Plasma fatty acids were measured by gas chromatography-flame ionization in 6568 participants of the Multi-Ethnic Study of Atherosclerosis. The presence of coronary artery calcium (CAC) and aortic valve calcification (AVC) was determined by computed tomography, and carotid plaque was assessed by ultrasound. Incident CVD was defined as myocardial infarction, fatal coronary heart disease, resuscitated cardiac arrest, stroke, or stroke death. Heart failure (HF) was adjudicated from clinical records. Relative risk regression estimated plasma oleic acid-related rate ratios for prevalent CAC, AVC, and carotid plaque. Cox regression estimated hazard ratios (HRs) for CVD, HF, and all-cause mortality over a median 13-year follow-up.

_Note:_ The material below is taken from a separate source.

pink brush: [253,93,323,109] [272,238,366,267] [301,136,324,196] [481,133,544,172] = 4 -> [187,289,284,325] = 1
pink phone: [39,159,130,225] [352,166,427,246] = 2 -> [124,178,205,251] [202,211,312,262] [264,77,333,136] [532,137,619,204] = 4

Individuals in top quartiles of oleic acid showed greater rate ratios of CAC, AVC, and carotid plaque (all P < .001), but associations were rendered nonsignificant after adjustment for other risk factors. By contrast, those in top quartiles of plasma oleic acid showed significantly greater risks of incident HF (HR: 2.03; P < .001), CVD (HR: 1.41; P = .008), and all-cause mortality (HR: 1.55; P < .001) than those in referent quartiles independent of typical risk factors as well as plasma omega-3 fatty acid levels.

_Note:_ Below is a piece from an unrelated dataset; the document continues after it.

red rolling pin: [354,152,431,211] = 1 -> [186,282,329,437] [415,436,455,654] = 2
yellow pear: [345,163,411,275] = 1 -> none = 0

Plasma oleic acid appears to be a risk factor for CVD events and all-cause mortality independent of typical risk factors and plasma omega-3 fatty acids. Additional studies are warranted for confirmation and to further examine whether plasma oleic acid directly contributes to, or serves as a marker of, disease pathogenesis. These findings should not be extrapolated to dietary oleic acid intake.

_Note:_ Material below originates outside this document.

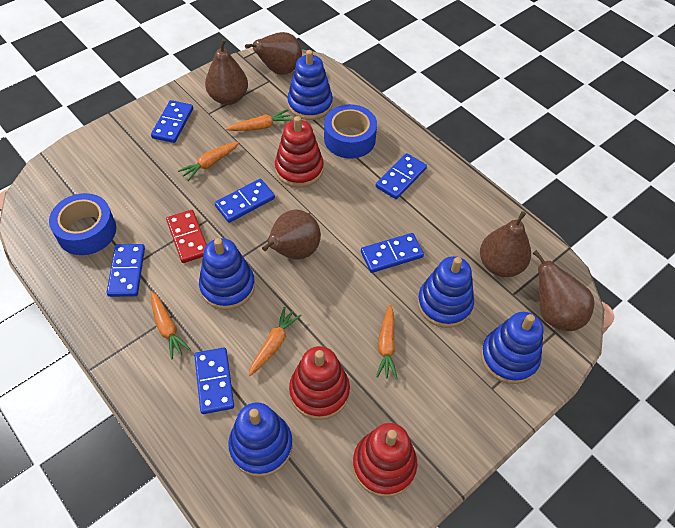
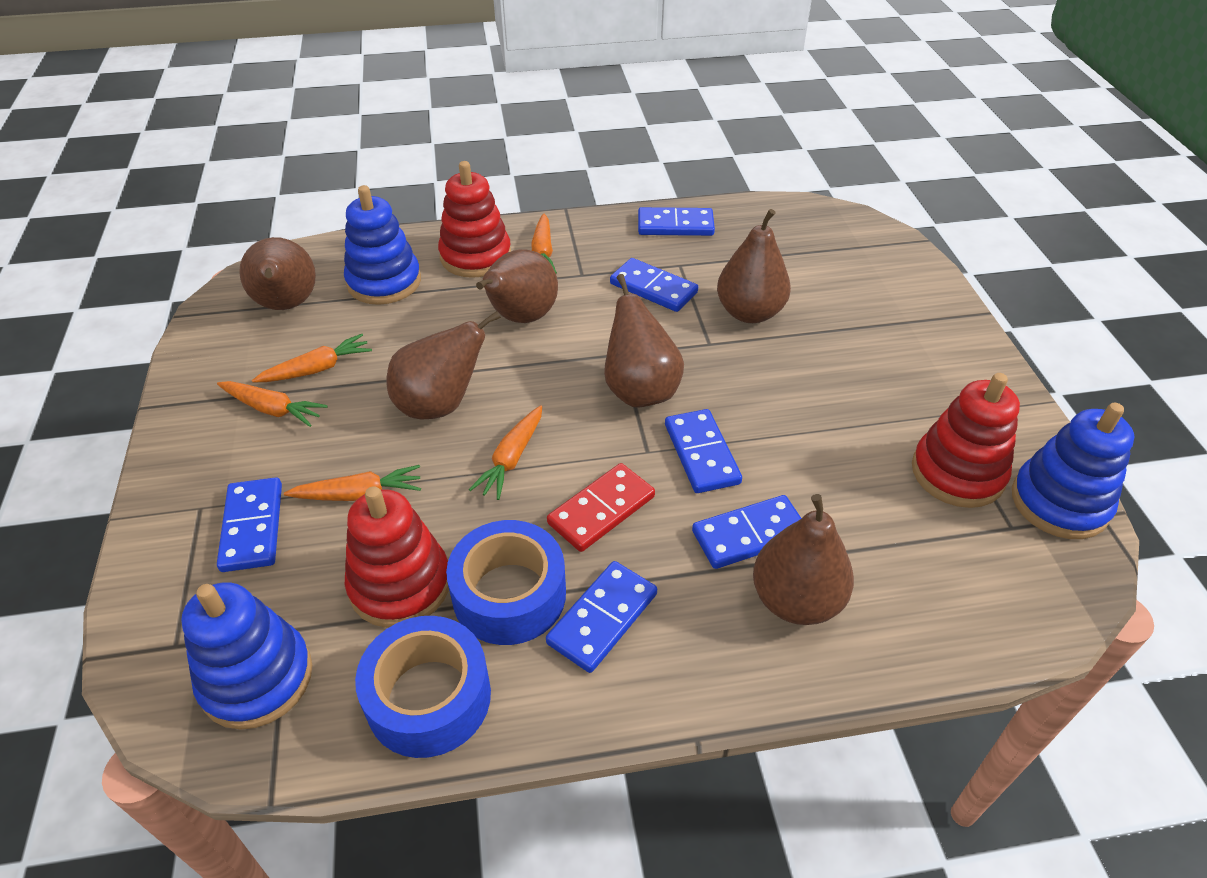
blue stacking toy: [199,238,255,310] [228,402,293,477] [287,50,333,120] [417,256,474,328] [481,312,544,384] = 5 -> [181,582,312,730] [344,185,421,305] [1012,403,1134,539] = 3
brown pear: [205,39,248,105] [245,32,302,75] [262,210,321,260] [480,211,531,277] [532,250,594,331] = 5 -> [239,237,316,310] [387,311,501,419] [476,249,558,323] [604,274,684,408] [717,209,791,323] [753,494,854,625] = 6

有限的证据表明,循环中的 ω-9 脂肪酸油酸含量可能与不良心血管结局风险增加有关。
我们旨在确定在一个大型多民族队列中,血浆油酸水平是否与临床和亚临床心血管疾病(CVD)以及全因死亡率独立相关。
通过气相色谱-火焰离子化法在 6568 名动脉粥样硬化多民族研究参与者的血浆中测量脂肪酸。通过计算机断层扫描确定冠状动脉钙(CAC)和主动脉瓣钙化(AVC)的存在,并通过超声评估颈动脉斑块。CVD 事件定义为心肌梗死、致命性冠心病、复苏性心脏骤停、卒中和卒死。心力衰竭(HF)通过临床记录进行裁决。相对风险回归估计了血浆油酸与 CAC、AVC 和颈动脉斑块的患病率比值比。Cox 回归估计了中位数为 13 年的随访期间 CVD、HF 和全因死亡率的风险比(HR)。
油酸最高四分位数的个体 CAC、AVC 和颈动脉斑块的比率更高(均 P<.001),但在调整其他危险因素后,这些关联变得无统计学意义。相比之下,那些油酸最高四分位数的个体发生 HF(HR:2.03;P<.001)、CVD(HR:1.41;P=.008)和全因死亡率(HR:1.55;P<.001)的风险明显高于参考四分位数的个体,独立于典型危险因素以及血浆 ω-3 脂肪酸水平。
血浆油酸似乎是 CVD 事件和全因死亡率的危险因素,独立于典型危险因素和血浆 ω-3 脂肪酸。需要进一步的研究来证实,并进一步研究血浆油酸是否直接导致疾病发病机制,或者是否作为疾病发病机制的标志物。这些发现不应推断为膳食油酸的摄入量。